Many of us consider buying a car loan when considering buying a new or used car. It is an ideal solution for those who do not have enough funds to independently finalize the transaction, and want to buy their dream four wheels. What does it take to get a car loan? About this in today’s article.
The basis for approval of the loan is the assessment of credit history and repayment capability. Credit history is based on data collected by credit bureaus. This information applies to our personal data, payment of bills, repayment of loans taken, possible lawsuits or employment. It is on their basis that we get an assessment of creditworthiness, i.e. credit score. Due to the fact that the offices have different evaluation systems, the assessments are not always identical. In practice, financial institutions divide clients into several groups. People with the best credit history (above 750 points) can get a loan for as low as possible. Such a person usually has to have credit cards, own home and a well-paid, permanent job. People with worse credit history (around 650-700 points), but with a steady job with documented income, will receive a loan, but they will usually have to pay a minimum of 10%. the value of the car. In the case of such people, the interest rate will be higher by 0.5-1 percent. in comparison with persons qualifying for the first group. In a more difficult situation are those who have never received any loans and can not document their income. In such cases, the bank often requests the signature of a guarantor, i.e. a person with a more stable credit history. A higher first payment, sometimes up to 25%, is also required. the value of the car, and the interest rate is usually higher by 2-3 percent. People with a bad credit history (below 600 points) often can not count on a low-interest loan. Ordinary banks in this situation do not give credit and the only option is to use the loan offered by the showroom or by credit companies specializing in such loans, usually at a very high percentage. Usually, the seller assumes responsibility for arranging the loan. If we buy a new car, this form is usually sufficient.

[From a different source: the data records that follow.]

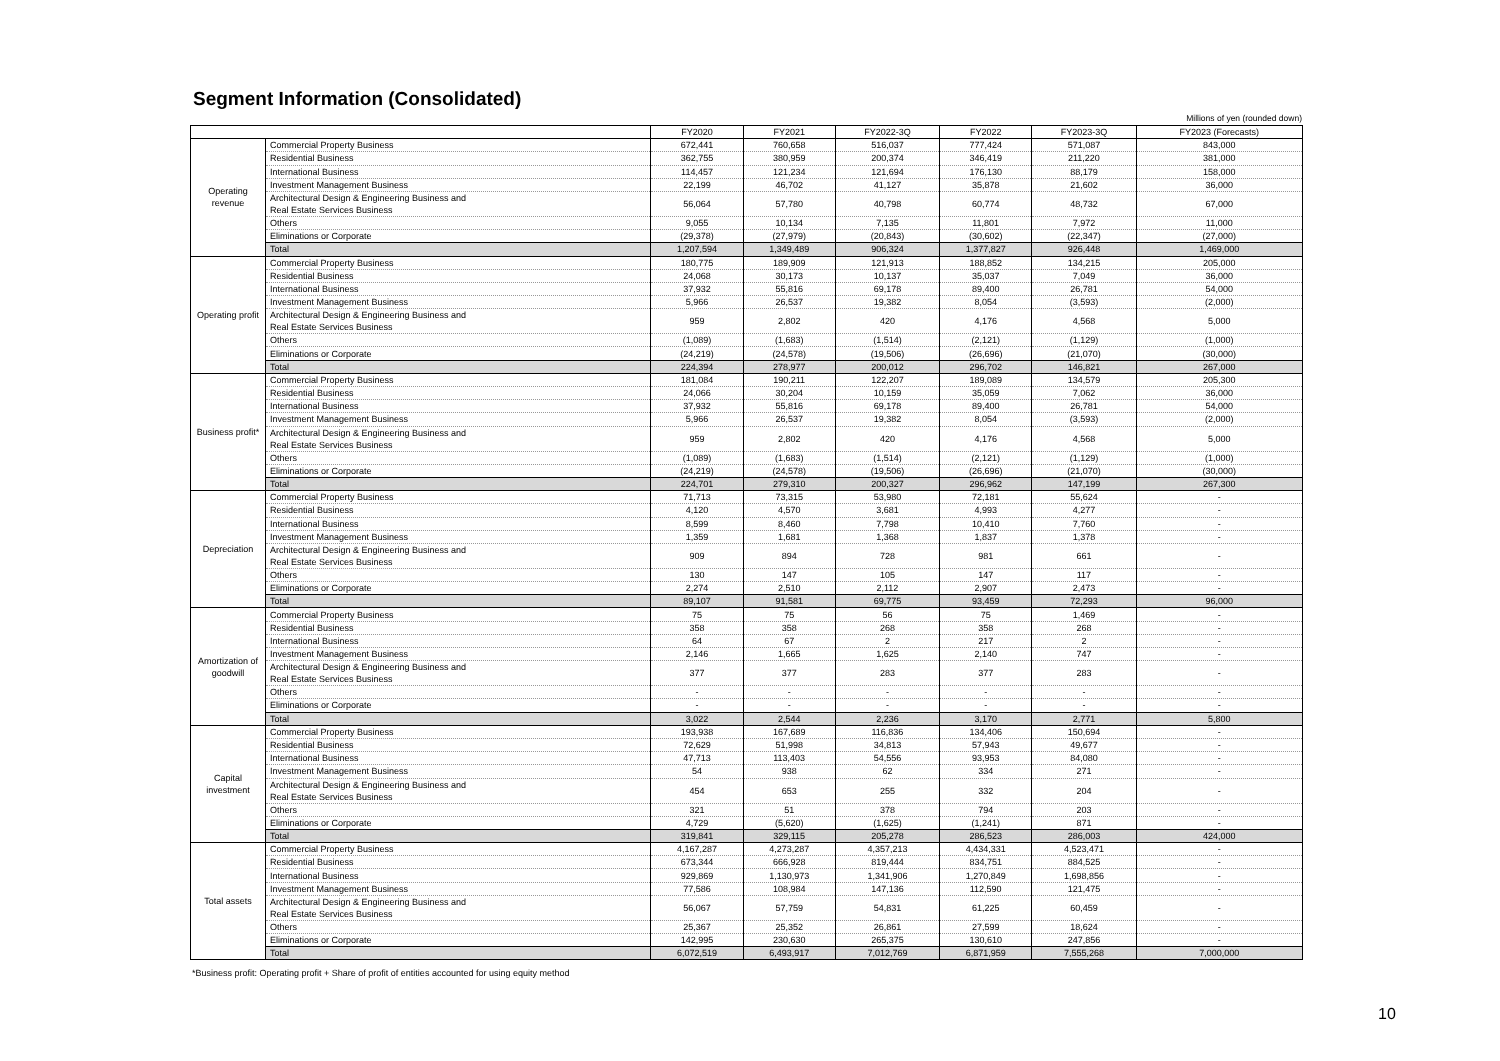Segment Information (Consolidated)
Millions of yen (rounded down)
| | | FY2020 | FY2021 | FY2022-3Q | FY2022 | FY2023-3Q | FY2023 (Forecasts) |
| --- | --- | --- | --- | --- | --- | --- | --- |
| Operating revenue | Commercial Property Business | 672,441 | 760,658 | 516,037 | 777,424 | 571,087 | 843,000 |
| | Residential Business | 362,755 | 380,959 | 200,374 | 346,419 | 211,220 | 381,000 |
| | International Business | 114,457 | 121,234 | 121,694 | 176,130 | 88,179 | 158,000 |
| | Investment Management Business | 22,199 | 46,702 | 41,127 | 35,878 | 21,602 | 36,000 |
| | Architectural Design & Engineering Business and Real Estate Services Business | 56,064 | 57,780 | 40,798 | 60,774 | 48,732 | 67,000 |
| | Others | 9,055 | 10,134 | 7,135 | 11,801 | 7,972 | 11,000 |
| | Eliminations or Corporate | (29,378) | (27,979) | (20,843) | (30,602) | (22,347) | (27,000) |
| | Total | 1,207,594 | 1,349,489 | 906,324 | 1,377,827 | 926,448 | 1,469,000 |
| Operating profit | Commercial Property Business | 180,775 | 189,909 | 121,913 | 188,852 | 134,215 | 205,000 |
| | Residential Business | 24,068 | 30,173 | 10,137 | 35,037 | 7,049 | 36,000 |
| | International Business | 37,932 | 55,816 | 69,178 | 89,400 | 26,781 | 54,000 |
| | Investment Management Business | 5,966 | 26,537 | 19,382 | 8,054 | (3,593) | (2,000) |
| | Architectural Design & Engineering Business and Real Estate Services Business | 959 | 2,802 | 420 | 4,176 | 4,568 | 5,000 |
| | Others | (1,089) | (1,683) | (1,514) | (2,121) | (1,129) | (1,000) |
| | Eliminations or Corporate | (24,219) | (24,578) | (19,506) | (26,696) | (21,070) | (30,000) |
| | Total | 224,394 | 278,977 | 200,012 | 296,702 | 146,821 | 267,000 |
| Business profit* | Commercial Property Business | 181,084 | 190,211 | 122,207 | 189,089 | 134,579 | 205,300 |
| | Residential Business | 24,066 | 30,204 | 10,159 | 35,059 | 7,062 | 36,000 |
| | International Business | 37,932 | 55,816 | 69,178 | 89,400 | 26,781 | 54,000 |
| | Investment Management Business | 5,966 | 26,537 | 19,382 | 8,054 | (3,593) | (2,000) |
| | Architectural Design & Engineering Business and Real Estate Services Business | 959 | 2,802 | 420 | 4,176 | 4,568 | 5,000 |
| | Others | (1,089) | (1,683) | (1,514) | (2,121) | (1,129) | (1,000) |
| | Eliminations or Corporate | (24,219) | (24,578) | (19,506) | (26,696) | (21,070) | (30,000) |
| | Total | 224,701 | 279,310 | 200,327 | 296,962 | 147,199 | 267,300 |
| Depreciation | Commercial Property Business | 71,713 | 73,315 | 53,980 | 72,181 | 55,624 | - |
| | Residential Business | 4,120 | 4,570 | 3,681 | 4,993 | 4,277 | - |
| | International Business | 8,599 | 8,460 | 7,798 | 10,410 | 7,760 | - |
| | Investment Management Business | 1,359 | 1,681 | 1,368 | 1,837 | 1,378 | - |
| | Architectural Design & Engineering Business and Real Estate Services Business | 909 | 894 | 728 | 981 | 661 | - |
| | Others | 130 | 147 | 105 | 147 | 117 | - |
| | Eliminations or Corporate | 2,274 | 2,510 | 2,112 | 2,907 | 2,473 | - |
| | Total | 89,107 | 91,581 | 69,775 | 93,459 | 72,293 | 96,000 |
| Amortization of goodwill | Commercial Property Business | 75 | 75 | 56 | 75 | 1,469 | - |
| | Residential Business | 358 | 358 | 268 | 358 | 268 | - |
| | International Business | 64 | 67 | 2 | 217 | 2 | - |
| | Investment Management Business | 2,146 | 1,665 | 1,625 | 2,140 | 747 | - |
| | Architectural Design & Engineering Business and Real Estate Services Business | 377 | 377 | 283 | 377 | 283 | - |
| | Others | - | - | - | - | - | - |
| | Eliminations or Corporate | - | - | - | - | - | - |
| | Total | 3,022 | 2,544 | 2,236 | 3,170 | 2,771 | 5,800 |
| Capital investment | Commercial Property Business | 193,938 | 167,689 | 116,836 | 134,406 | 150,694 | - |
| | Residential Business | 72,629 | 51,998 | 34,813 | 57,943 | 49,677 | - |
| | International Business | 47,713 | 113,403 | 54,556 | 93,953 | 84,080 | - |
| | Investment Management Business | 54 | 938 | 62 | 334 | 271 | - |
| | Architectural Design & Engineering Business and Real Estate Services Business | 454 | 653 | 255 | 332 | 204 | - |
| | Others | 321 | 51 | 378 | 794 | 203 | - |
| | Eliminations or Corporate | 4,729 | (5,620) | (1,625) | (1,241) | 871 | - |
| | Total | 319,841 | 329,115 | 205,278 | 286,523 | 286,003 | 424,000 |
| Total assets | Commercial Property Business | 4,167,287 | 4,273,287 | 4,357,213 | 4,434,331 | 4,523,471 | - |
| | Residential Business | 673,344 | 666,928 | 819,444 | 834,751 | 884,525 | - |
| | International Business | 929,869 | 1,130,973 | 1,341,906 | 1,270,849 | 1,698,856 | - |
| | Investment Management Business | 77,586 | 108,984 | 147,136 | 112,590 | 121,475 | - |
| | Architectural Design & Engineering Business and Real Estate Services Business | 56,067 | 57,759 | 54,831 | 61,225 | 60,459 | - |
| | Others | 25,367 | 25,352 | 26,861 | 27,599 | 18,624 | - |
| | Eliminations or Corporate | 142,995 | 230,630 | 265,375 | 130,610 | 247,856 | - |
| | Total | 6,072,519 | 6,493,917 | 7,012,769 | 6,871,959 | 7,555,268 | 7,000,000 |
*Business profit: Operating profit + Share of profit of entities accounted for using equity method
10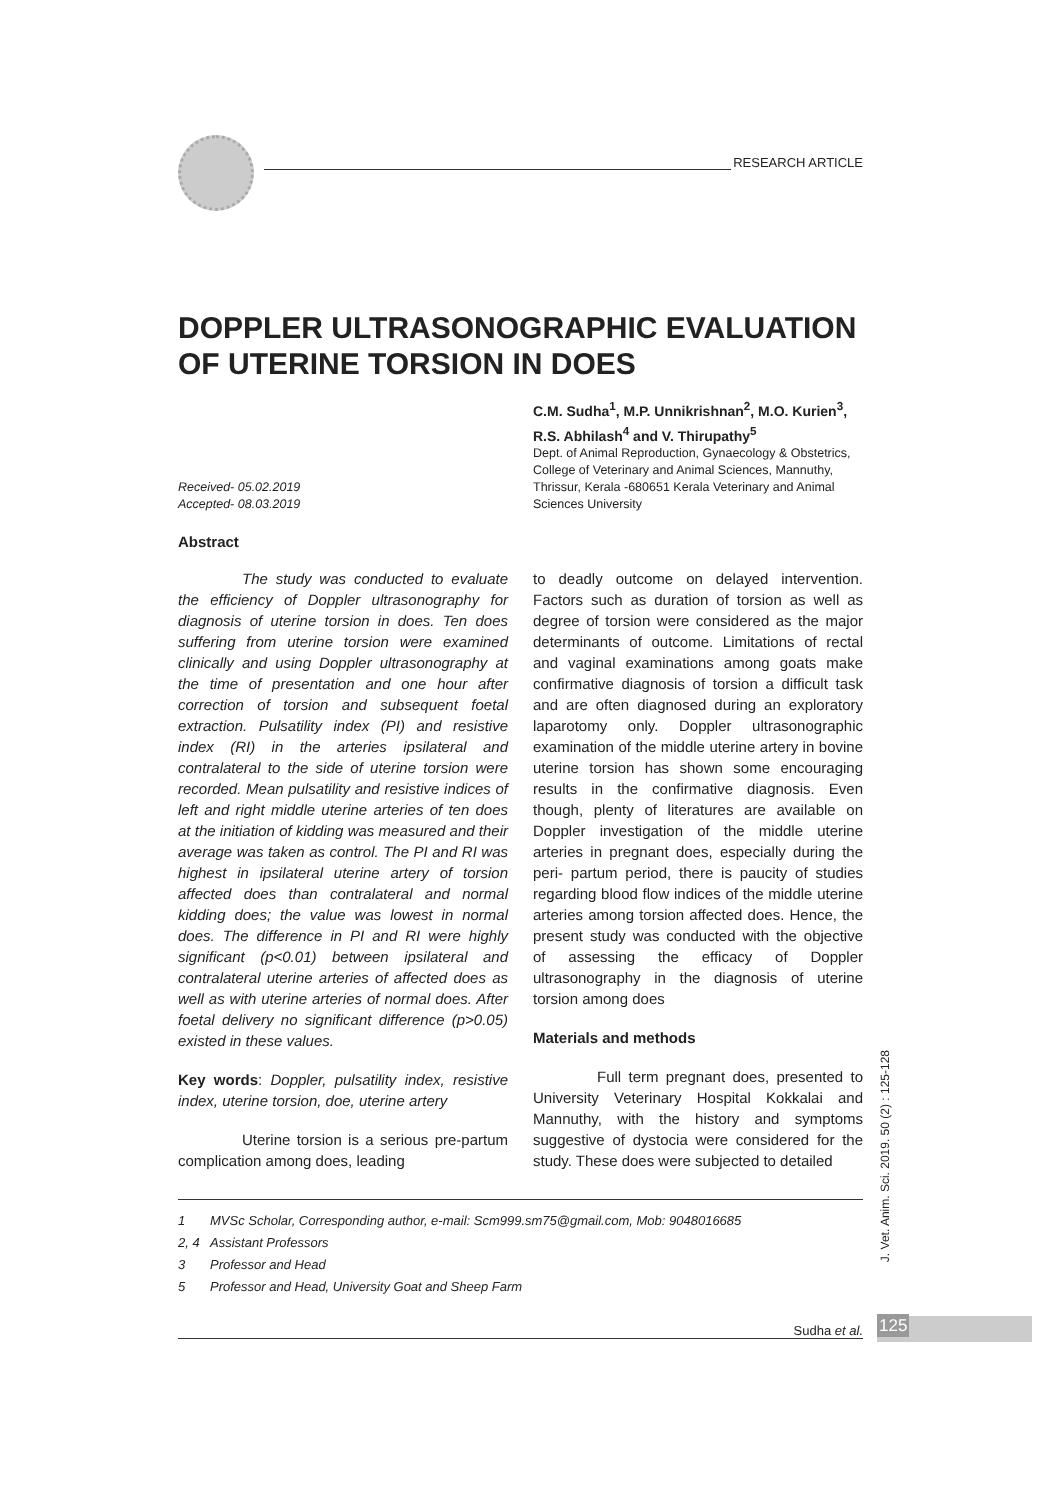RESEARCH ARTICLE
DOPPLER ULTRASONOGRAPHIC EVALUATION OF UTERINE TORSION IN DOES
Received- 05.02.2019
Accepted- 08.03.2019
C.M. Sudha<sup>1</sup>, M.P. Unnikrishnan<sup>2</sup>, M.O. Kurien<sup>3</sup>, R.S. Abhilash<sup>4</sup> and V. Thirupathy<sup>5</sup>
Dept. of Animal Reproduction, Gynaecology & Obstetrics, College of Veterinary and Animal Sciences, Mannuthy, Thrissur, Kerala -680651 Kerala Veterinary and Animal Sciences University
Abstract
The study was conducted to evaluate the efficiency of Doppler ultrasonography for diagnosis of uterine torsion in does. Ten does suffering from uterine torsion were examined clinically and using Doppler ultrasonography at the time of presentation and one hour after correction of torsion and subsequent foetal extraction. Pulsatility index (PI) and resistive index (RI) in the arteries ipsilateral and contralateral to the side of uterine torsion were recorded. Mean pulsatility and resistive indices of left and right middle uterine arteries of ten does at the initiation of kidding was measured and their average was taken as control. The PI and RI was highest in ipsilateral uterine artery of torsion affected does than contralateral and normal kidding does; the value was lowest in normal does. The difference in PI and RI were highly significant (p<0.01) between ipsilateral and contralateral uterine arteries of affected does as well as with uterine arteries of normal does. After foetal delivery no significant difference (p>0.05) existed in these values.
Key words: Doppler, pulsatility index, resistive index, uterine torsion, doe, uterine artery
Uterine torsion is a serious pre-partum complication among does, leading
to deadly outcome on delayed intervention. Factors such as duration of torsion as well as degree of torsion were considered as the major determinants of outcome. Limitations of rectal and vaginal examinations among goats make confirmative diagnosis of torsion a difficult task and are often diagnosed during an exploratory laparotomy only. Doppler ultrasonographic examination of the middle uterine artery in bovine uterine torsion has shown some encouraging results in the confirmative diagnosis. Even though, plenty of literatures are available on Doppler investigation of the middle uterine arteries in pregnant does, especially during the peri- partum period, there is paucity of studies regarding blood flow indices of the middle uterine arteries among torsion affected does. Hence, the present study was conducted with the objective of assessing the efficacy of Doppler ultrasonography in the diagnosis of uterine torsion among does
Materials and methods
Full term pregnant does, presented to University Veterinary Hospital Kokkalai and Mannuthy, with the history and symptoms suggestive of dystocia were considered for the study. These does were subjected to detailed
1 MVSc Scholar, Corresponding author, e-mail: Scm999.sm75@gmail.com, Mob: 9048016685
2, 4 Assistant Professors
3 Professor and Head
5 Professor and Head, University Goat and Sheep Farm
Sudha et al.
J. Vet. Anim. Sci. 2019. 50 (2) : 125-128
125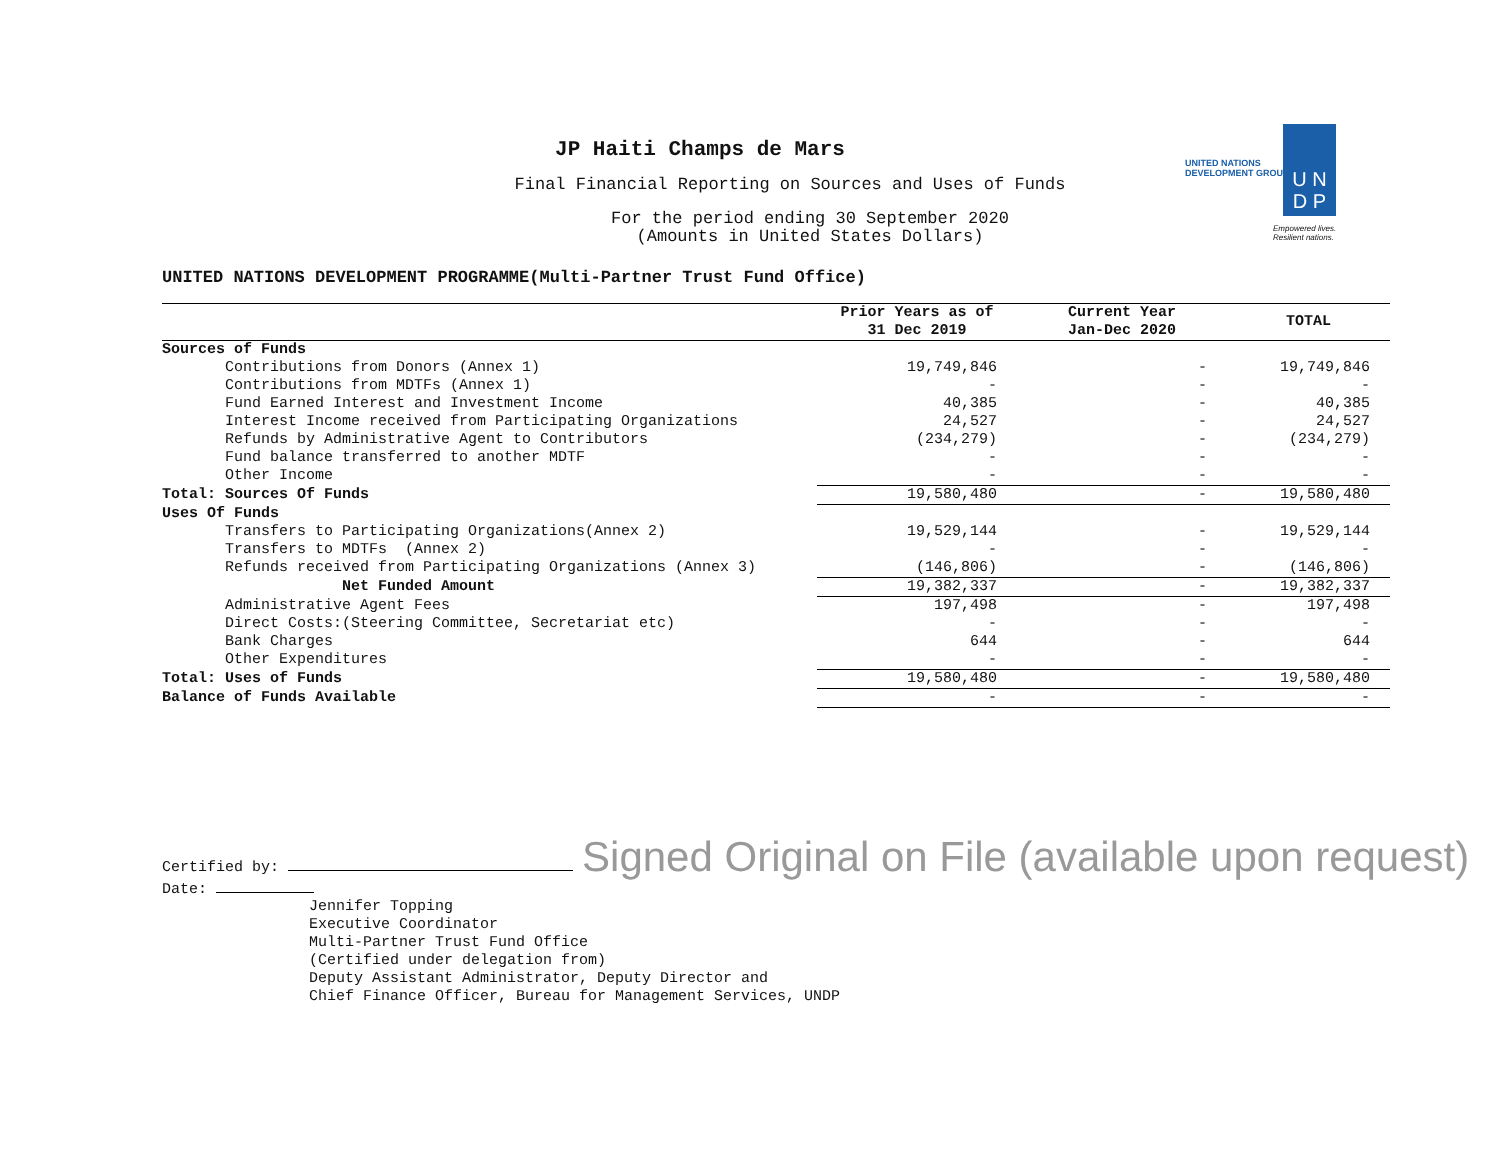JP Haiti Champs de Mars
Final Financial Reporting on Sources and Uses of Funds
For the period ending 30 September 2020
(Amounts in United States Dollars)
UNITED NATIONS
DEVELOPMENT GROUP
U N
D P
Empowered lives.
Resilient nations.
UNITED NATIONS DEVELOPMENT PROGRAMME(Multi-Partner Trust Fund Office)
| | Prior Years as of 31 Dec 2019 | Current Year Jan-Dec 2020 | TOTAL |
| --- | --- | --- | --- |
| Sources of Funds | | | |
| Contributions from Donors (Annex 1) | 19,749,846 | - | 19,749,846 |
| Contributions from MDTFs (Annex 1) | - | - | - |
| Fund Earned Interest and Investment Income | 40,385 | - | 40,385 |
| Interest Income received from Participating Organizations | 24,527 | - | 24,527 |
| Refunds by Administrative Agent to Contributors | (234,279) | - | (234,279) |
| Fund balance transferred to another MDTF | - | - | - |
| Other Income | - | - | - |
| Total: Sources Of Funds | 19,580,480 | - | 19,580,480 |
| Uses Of Funds | | | |
| Transfers to Participating Organizations(Annex 2) | 19,529,144 | - | 19,529,144 |
| Transfers to MDTFs (Annex 2) | - | - | - |
| Refunds received from Participating Organizations (Annex 3) | (146,806) | - | (146,806) |
| Net Funded Amount | 19,382,337 | - | 19,382,337 |
| Administrative Agent Fees | 197,498 | - | 197,498 |
| Direct Costs:(Steering Committee, Secretariat etc) | - | - | - |
| Bank Charges | 644 | - | 644 |
| Other Expenditures | - | - | - |
| Total: Uses of Funds | 19,580,480 | - | 19,580,480 |
| Balance of Funds Available | - | - | - |
Certified by: Signed Original on File (available upon request) Date:
Jennifer Topping
Executive Coordinator
Multi-Partner Trust Fund Office
(Certified under delegation from)
Deputy Assistant Administrator, Deputy Director and
Chief Finance Officer, Bureau for Management Services, UNDP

What should you remember when deciding on a loan? Above all, it’s about repaying it on time. In general, loans have a period of unpunished delay, usually 10 days. After this period, fines are added, and if the delay is more than one month, it is reported to institutions that assess our credit, which affects the assessment of our ability to incur liabilities in the future. Remember that if we do not pay the car for about three months, one day it can be taken by the bank without notice. Recovering such a car is very expensive, and sometimes even impossible. Most states have exact regulations that regulate such situations. Therefore, if we can not cope with the timely repayment of installments, it is better to ask the bank with a request to postpone the repayment date. If we can convincingly explain our financial problems and show good will in the will to overcome them, the bank will most often take into account our request.
Remember that when deciding on a car loan, we also agree to the repayment security set by the bank. They concern, among others required insurance. The first and basic principle applicable when purchasing a car for a loan is the fact that the bank will require full insurance from us. Without it – in a situation where, for example, a car is stolen – we would be left without a car, and the bank would still expect us to repay our liabilities.